# How to efficiently sample $y$ in intervals of $\Delta x$ in an “ascending” cubic Bézier curve?

For a cubic Bézier curve defined by control points $\boldsymbol{P_0}$, $\boldsymbol{P_1}$, $\boldsymbol{P_2}$ and $\boldsymbol{P_3}$ with the formula

$\boldsymbol{B}(t) = (1 - t)^3\boldsymbol{P_0} + 3(1 - t)^2t\boldsymbol{P_1} + 3(1 - t)t^2\boldsymbol{P_2} + t^3\boldsymbol{P_3}$

we can get a point corresponding to any $t \in [0, 1]$. However, from what I've gathered, algebraically solving for either one of the coordinates becomes very tedious and costly, at least for a general solution.
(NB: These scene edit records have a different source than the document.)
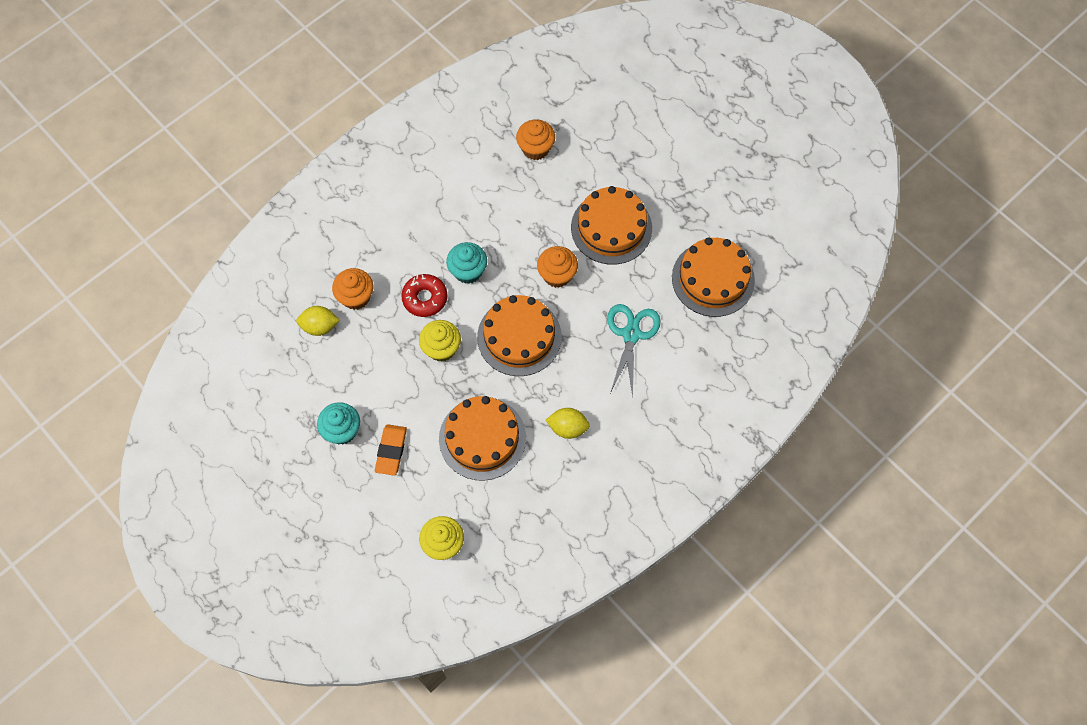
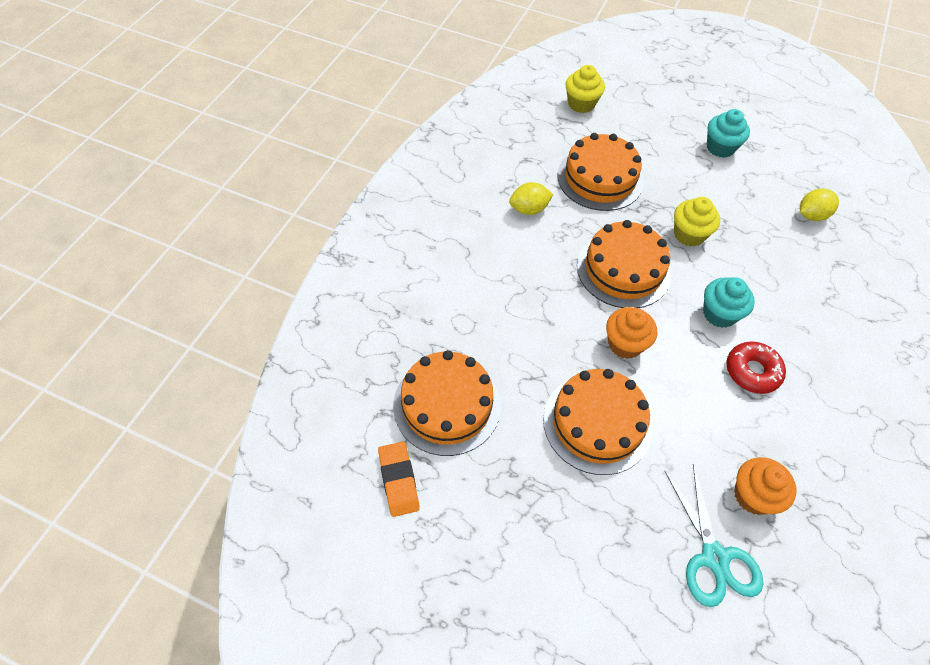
camera: 155 degrees right, 10 degrees down
orange cupcake [332,268,373,310] -> none
orange eraser [375,424,407,475] -> orange eraser moved to [378,442,420,517]
red donut [401,274,447,317] -> red donut moved to [726,341,786,394]
turquoise scissors [607,304,661,397] -> turquoise scissors moved to [665,464,763,607]

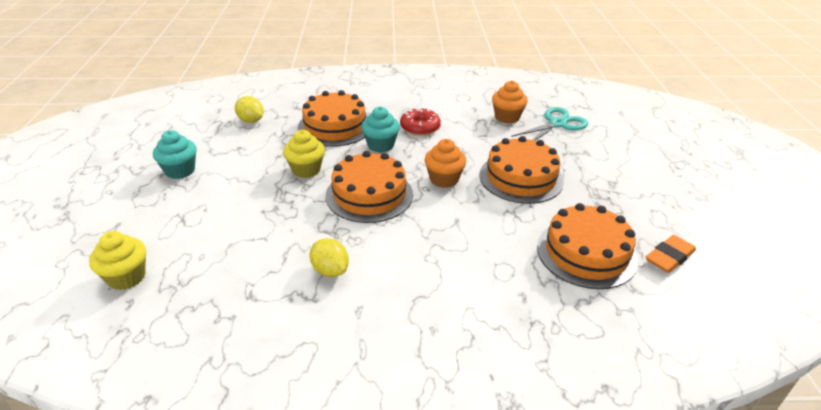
camera: 115 degrees left, 20 degrees down
orange cake [557,133,644,211] -> orange cake moved to [298,90,368,147]

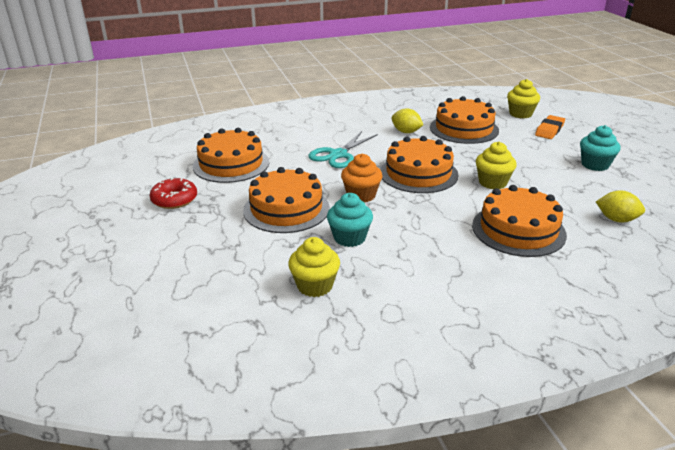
camera: 165 degrees right, 5 degrees down
turquoise cupcake [361,107,400,152] -> turquoise cupcake moved to [327,193,373,247]
red donut [400,107,441,135] -> red donut moved to [150,177,197,209]
orange cupcake [492,81,528,124] -> yellow cupcake [288,237,340,297]
turquoise scissors [511,107,588,141] -> turquoise scissors moved to [308,131,378,168]
orange eraser [646,235,696,273] -> orange eraser moved to [535,115,565,139]
none -> orange cake [430,96,499,144]

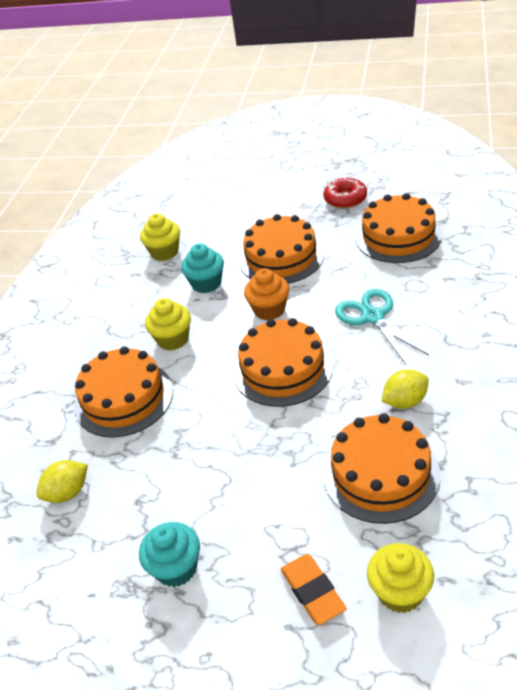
camera: 125 degrees right, 10 degrees up
yellow cupcake [476,142,517,189] -> yellow cupcake moved to [145,298,191,351]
Now, suppose we have a two-dimensional curve $\boldsymbol{B}(t) = (x,y)$ with the specific constraint that $\frac{dx}{dt} > 0$ for all $0 \leq t \leq 1$, i.e. the curve can progress to the positive x direction, but never "straight up/down" or "backwards", is there an efficient algorithm (/algebraic manipulation trick) to sort of "sample" the $y$ of the curve with respect to a constant interval $\Delta x$ that can leverage this property?

(Please excuse me for the sloppy math terminology, I'm no mathematician)

For any specific value of $x=x_0$, where
$x_0 = P_{0x} + 3(P_{1x}-P_{0x})t + 3(P_{2x}-2P_{1x}+P_{0x})t^2 + (P_{3x}-3P_{2x}+3P_{1x}-P_{0x})t^3$
you can solve for the value of $t$ using Cardano's formula (see link here) and you shall always find one real root since your curve never goes straight up/down or backwards. Once you have $t$ value, you can evaluate the corresponding $y$ value.